*** Opening of Data under study ***
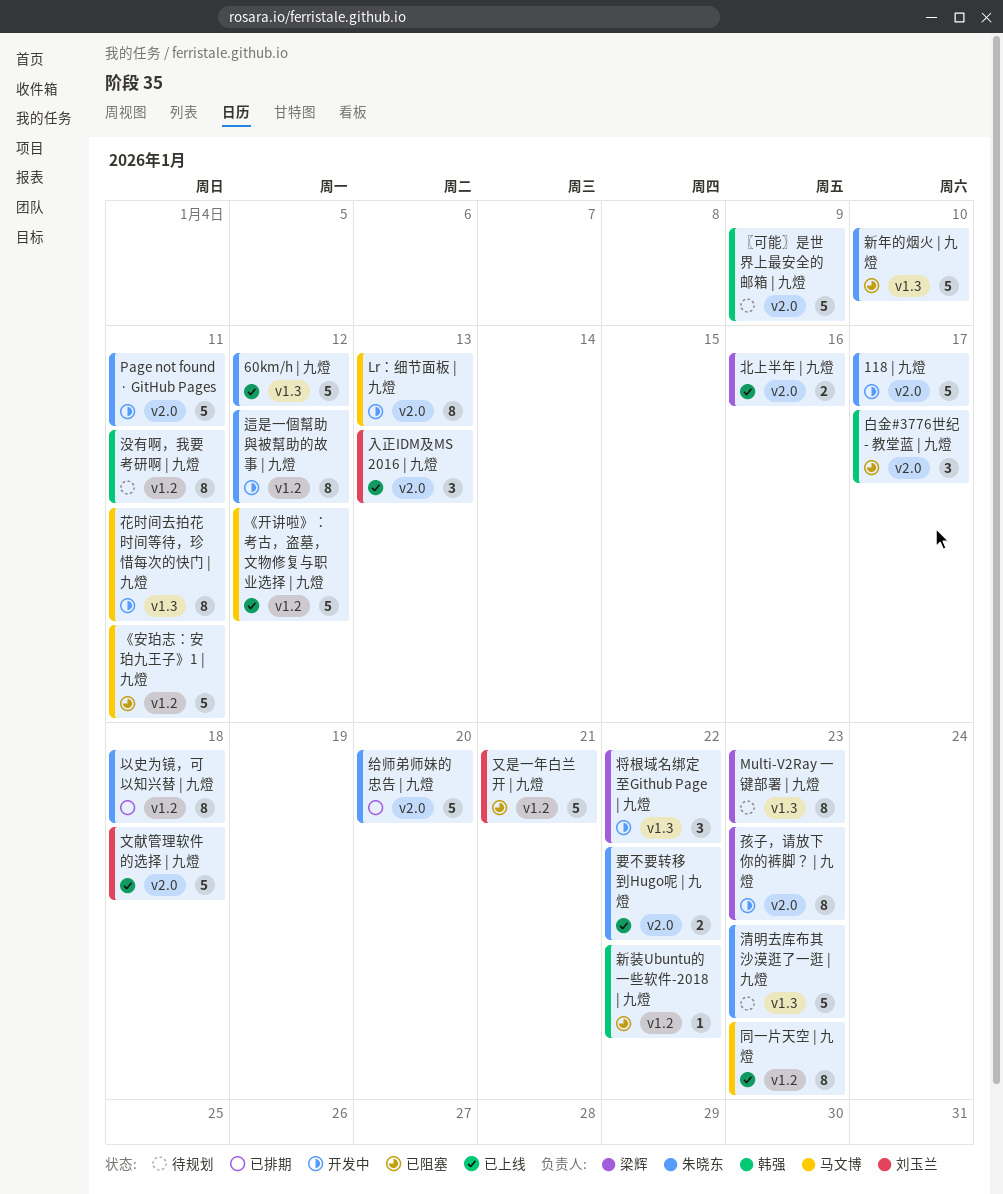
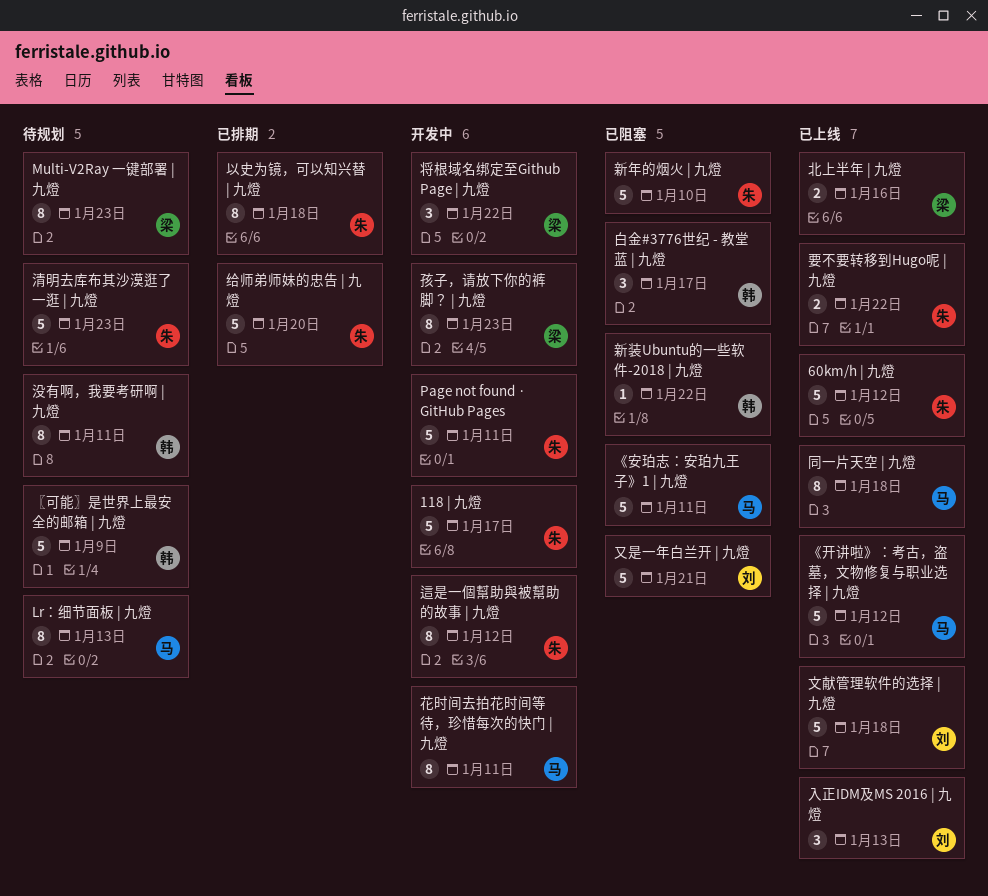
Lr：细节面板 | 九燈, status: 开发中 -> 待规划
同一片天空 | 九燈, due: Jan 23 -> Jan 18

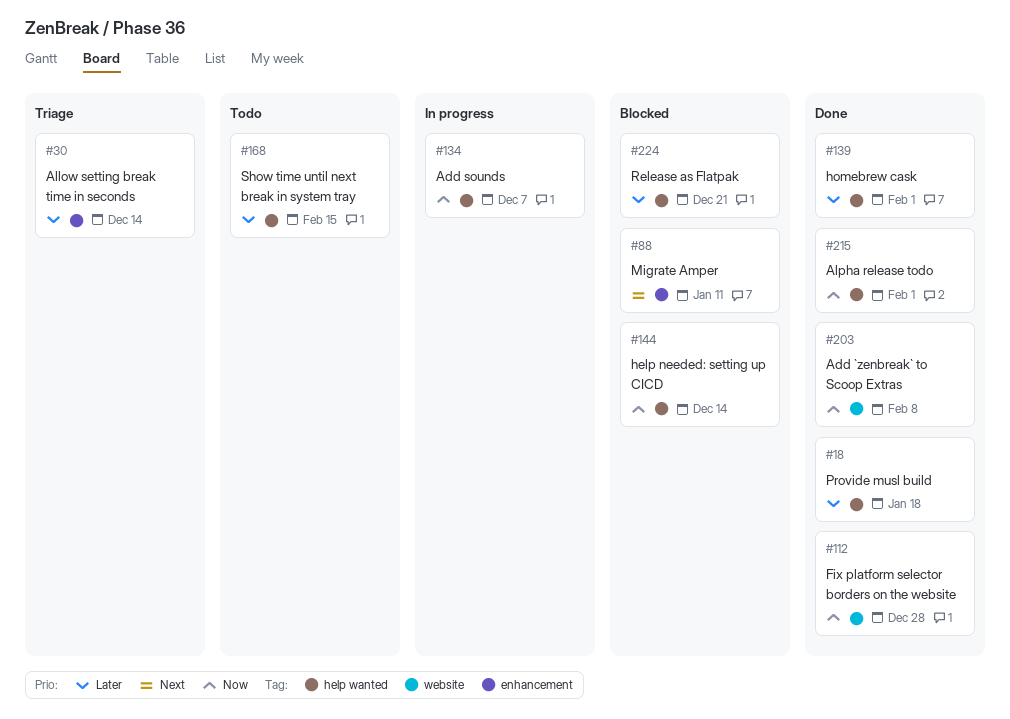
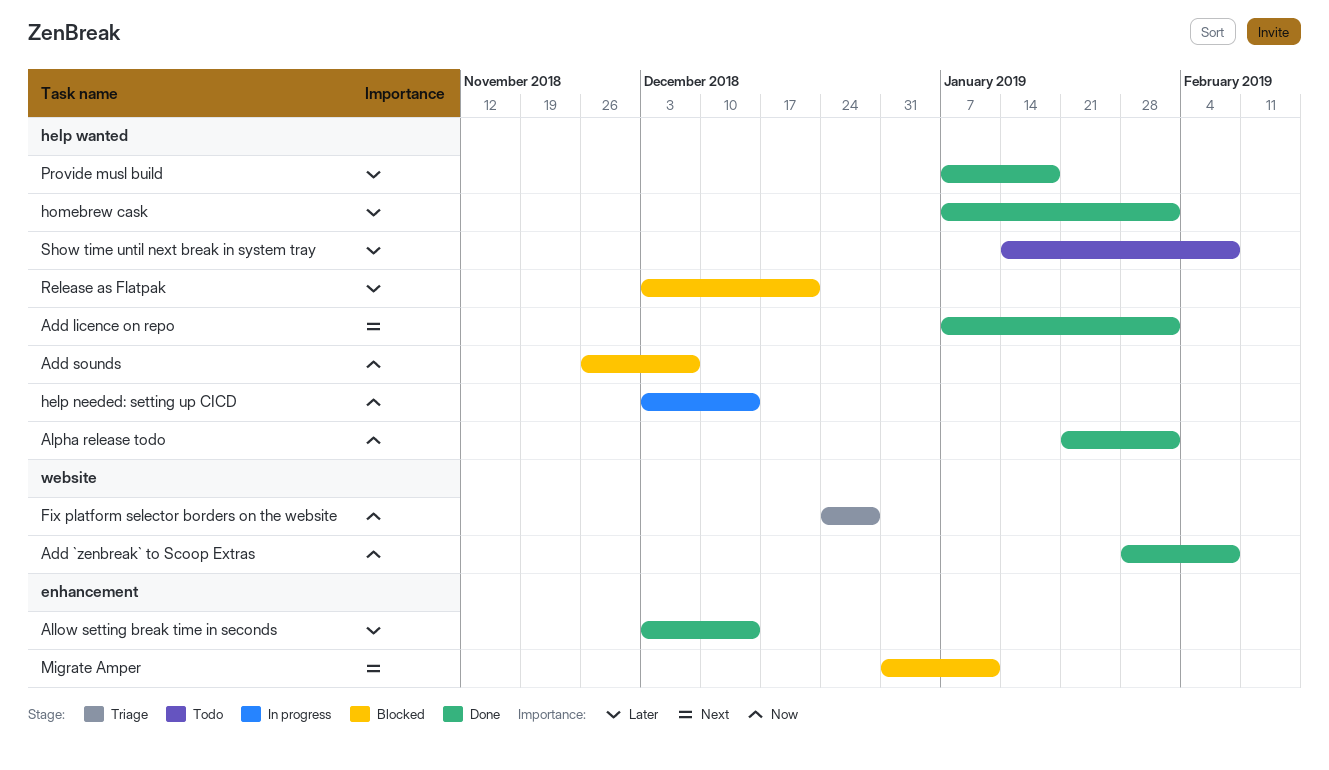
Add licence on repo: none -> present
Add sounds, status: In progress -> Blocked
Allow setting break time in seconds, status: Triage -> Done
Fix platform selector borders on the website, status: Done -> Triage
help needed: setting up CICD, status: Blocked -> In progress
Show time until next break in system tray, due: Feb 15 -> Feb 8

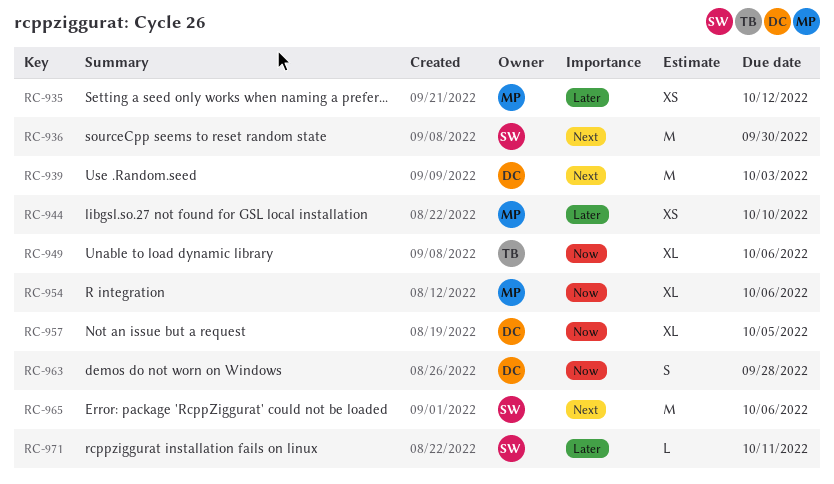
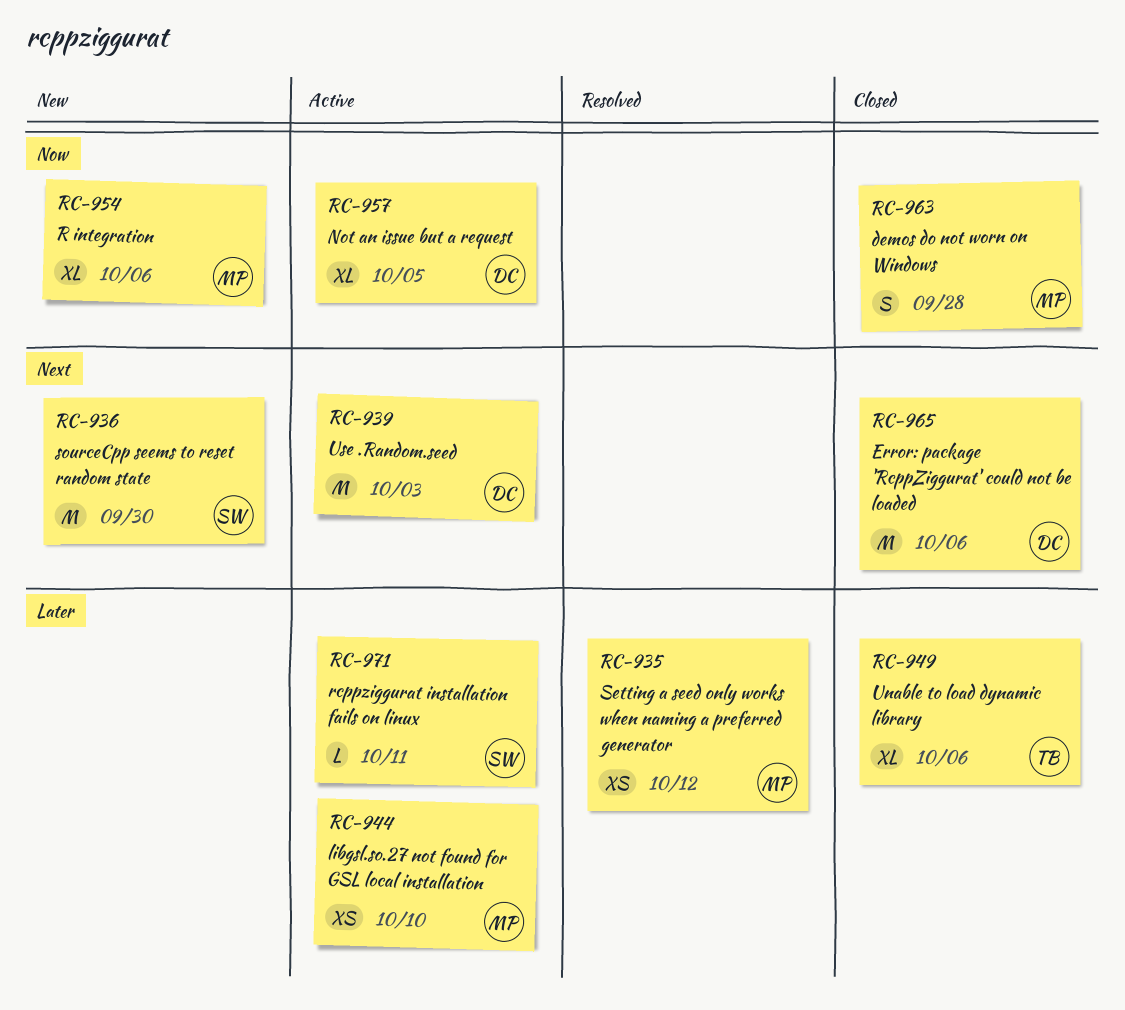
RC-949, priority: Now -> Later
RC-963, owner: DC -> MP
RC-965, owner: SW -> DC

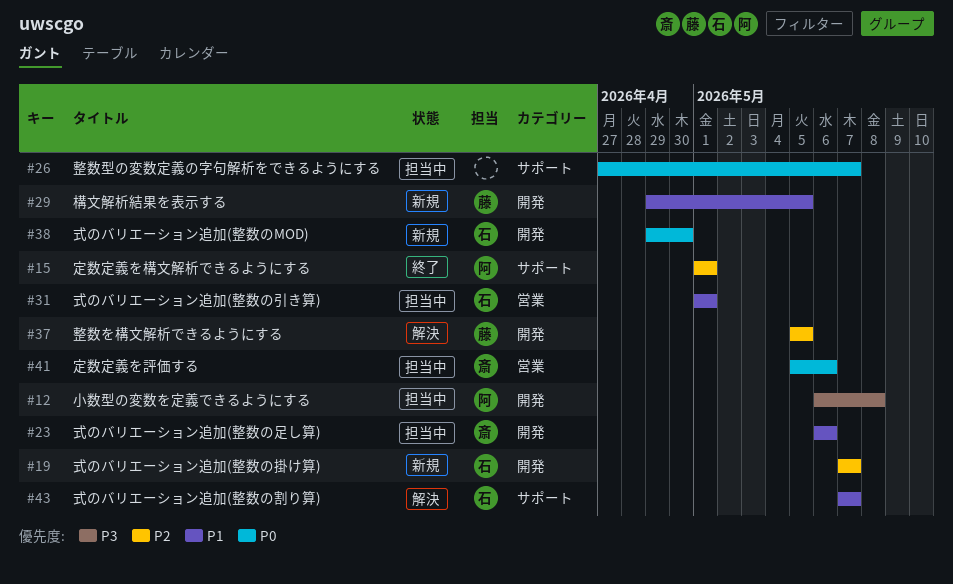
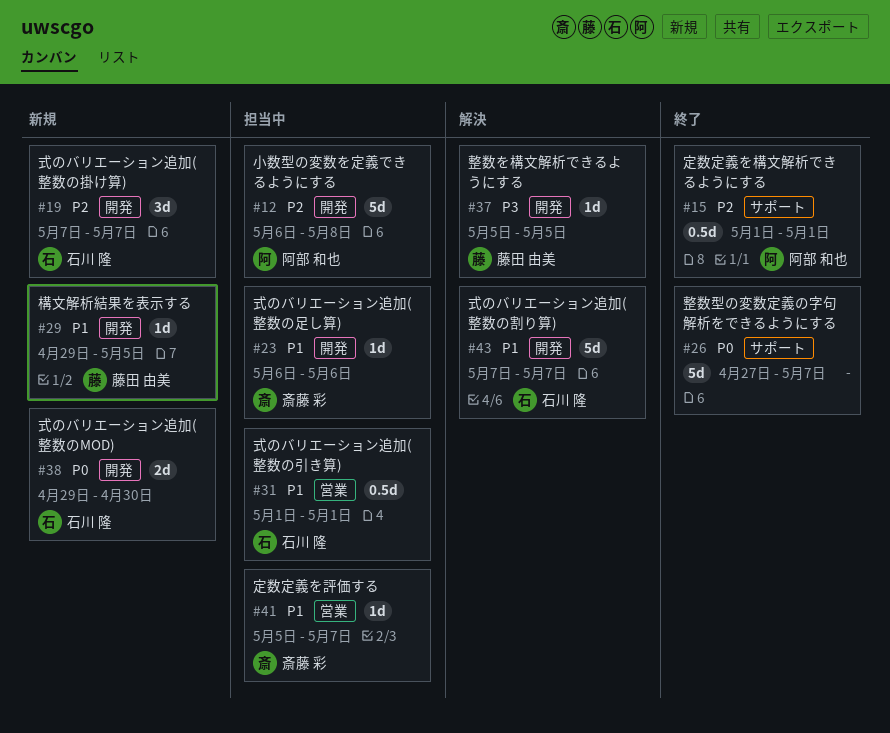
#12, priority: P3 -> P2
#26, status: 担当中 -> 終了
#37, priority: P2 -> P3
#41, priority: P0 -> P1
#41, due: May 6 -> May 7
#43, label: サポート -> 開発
*** Close of Data under study ***
Required work: Leaving out any pictures, write the records above out exactly as they are.

Answer to the exercise:
Lr：细节面板 | 九燈, status: 开发中 -> 待规划
同一片天空 | 九燈, due: Jan 23 -> Jan 18

Add licence on repo: none -> present
Add sounds, status: In progress -> Blocked
Allow setting break time in seconds, status: Triage -> Done
Fix platform selector borders on the website, status: Done -> Triage
help needed: setting up CICD, status: Blocked -> In progress
Show time until next break in system tray, due: Feb 15 -> Feb 8

RC-949, priority: Now -> Later
RC-963, owner: DC -> MP
RC-965, owner: SW -> DC

#12, priority: P3 -> P2
#26, status: 担当中 -> 終了
#37, priority: P2 -> P3
#41, priority: P0 -> P1
#41, due: May 6 -> May 7
#43, label: サポート -> 開発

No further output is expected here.